My brother is a doctor. Ugh. You can guess what I chose (hint: I’ll see you in court). Today, seeing so many Indians succeed in non-traditional jobs has really changed the mentality of being an Indian parent. There have always been enterprising Indians, particularly in business and trade. But today Indians are highly successful politicians, actors, artists, journalists, fashion designers, chefs, and writers, just to name a few occupations. It was probably always the case, but a generation ago, it just wasn’t something you were encouraged to pursue.

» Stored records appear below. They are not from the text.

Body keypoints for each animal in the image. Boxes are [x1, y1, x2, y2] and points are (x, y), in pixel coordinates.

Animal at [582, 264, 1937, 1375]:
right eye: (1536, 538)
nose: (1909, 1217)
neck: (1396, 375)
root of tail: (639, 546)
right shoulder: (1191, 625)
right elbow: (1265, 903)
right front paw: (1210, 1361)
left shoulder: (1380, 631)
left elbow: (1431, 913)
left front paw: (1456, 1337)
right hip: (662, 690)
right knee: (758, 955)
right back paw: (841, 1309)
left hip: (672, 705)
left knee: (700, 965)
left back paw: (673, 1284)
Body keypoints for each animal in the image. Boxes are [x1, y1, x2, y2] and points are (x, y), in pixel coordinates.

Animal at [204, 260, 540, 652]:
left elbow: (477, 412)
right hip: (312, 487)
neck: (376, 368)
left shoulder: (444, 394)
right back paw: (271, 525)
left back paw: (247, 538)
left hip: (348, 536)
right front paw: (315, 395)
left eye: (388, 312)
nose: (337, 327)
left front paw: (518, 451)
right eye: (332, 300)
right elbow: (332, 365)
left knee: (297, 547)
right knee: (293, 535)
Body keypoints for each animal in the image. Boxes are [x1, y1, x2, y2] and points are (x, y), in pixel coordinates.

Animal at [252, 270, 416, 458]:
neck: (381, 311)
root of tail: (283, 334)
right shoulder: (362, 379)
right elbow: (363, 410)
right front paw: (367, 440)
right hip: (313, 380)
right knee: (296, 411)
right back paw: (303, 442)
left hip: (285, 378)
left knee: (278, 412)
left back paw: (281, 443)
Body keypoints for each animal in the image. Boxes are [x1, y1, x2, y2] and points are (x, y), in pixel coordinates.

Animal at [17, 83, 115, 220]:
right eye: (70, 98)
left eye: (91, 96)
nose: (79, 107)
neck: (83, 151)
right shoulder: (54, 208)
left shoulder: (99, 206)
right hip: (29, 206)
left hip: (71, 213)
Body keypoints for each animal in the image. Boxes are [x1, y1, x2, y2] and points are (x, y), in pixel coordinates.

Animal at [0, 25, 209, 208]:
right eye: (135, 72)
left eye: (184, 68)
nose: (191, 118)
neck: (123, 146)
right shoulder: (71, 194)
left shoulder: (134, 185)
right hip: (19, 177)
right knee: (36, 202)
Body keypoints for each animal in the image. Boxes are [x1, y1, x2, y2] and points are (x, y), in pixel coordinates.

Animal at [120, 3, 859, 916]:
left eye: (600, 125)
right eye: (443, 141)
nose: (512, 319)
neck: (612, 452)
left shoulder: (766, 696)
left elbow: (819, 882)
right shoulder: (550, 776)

Even though the testing day for our daughter’s gifted and talented program looked like the arrival hall at the airport in Delhi, Indian children today have never been freer to explore their culture on its own terms, rather than as a proxy for educational success and achievement. Being Indian means loving India, not getting the highest grade on your test or being perfect. Such was the case when we made her school project explaining our family tradition of Holi, with three years of photos from our celebrations of the holiday in India.
India is now associated with risk, daring, and the youthful future. It is a young nation, belonging far more to my daughters than to me. In that sense, I looked at my stern warning about my daughter’s wobbly eights as a reflection that my Indian upbringing is rooted in a past that’s fading away, an echo of my own experience with my father. The future for children growing up today is one where they can celebrate such idiosyncrasies, where being Indian will be associated with being creative, odd, and willing to go your own way. That’s something my seven-year-old self would have found quite gratifying and something I now, as a parent, find comforting.